Trapping of optical excitation by two types of acceptors in La0.72Pr0.25Nd0.03F3

Abstract

We have investigated the process of quenching of fluorescence from the ${}_{}{}^3{}_{}{}^{}P_0^{}{}_{}{}^{}$ state of ${\mathrm{Pr}}^{3+}$ in ${\mathrm{La}}_{0.72}$ ${\mathrm{Pr}}_{0.25}$ ${\mathrm{Nd}}_{0.03}$ ${\mathrm{F}}_3$ due to cross relaxation to Pr and Nd ions. The fluorescence decay of the ensemble of Pr ions after pulsed excitation is measured as a function of temperature in the (2-70)-K region. Cross relaxation occurs either directly or through a donor-donor transfer within the inhom-geneous line. Knowledge of the dynamics occurring within the inhomogeneous line derived from previous fluorescence line-narrowing experiments is used to analyze the cross-relaxation process from a microscopic viewpoint according to models for fluorescence decay in the presence of traps. In general the decay is consistent with an electric dipole-dipole transfer mechanism. At 2 K the decay can be well described by a direct transfer to Pr and Nd traps without donor-donor transfer.

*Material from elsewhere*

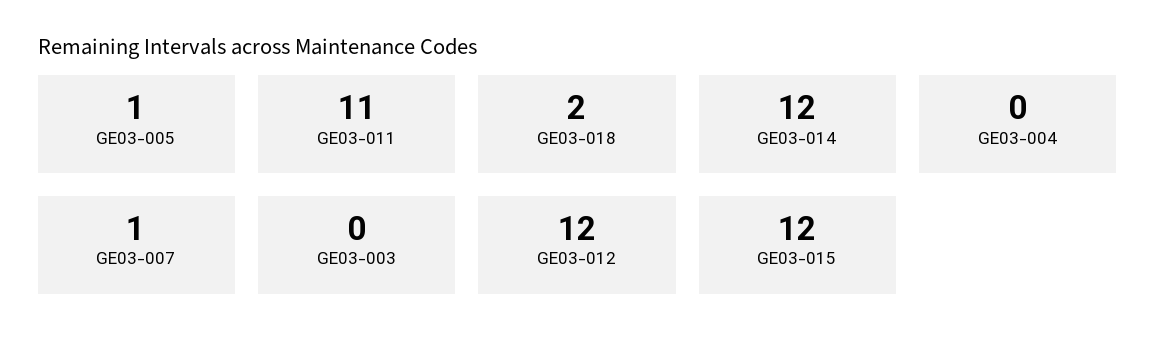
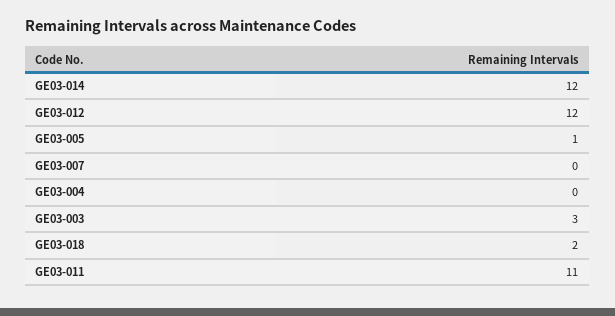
GE03-007: 1 -> 0
GE03-003: 0 -> 3
GE03-015: 12 -> none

The temperature dependence of the decay at long times can be described for $35<T<\mathrm{}70\mathrm{}$ K by the hopping model. The agreement with theory is much better if the cross relaxation to Nd ions is assumed to occur mainly via the lowest Stark level of the ${}_{}{}^4{}_{}{}^{}I_{\frac{9}{2}}^{}{}_{}{}^{}$ manifold.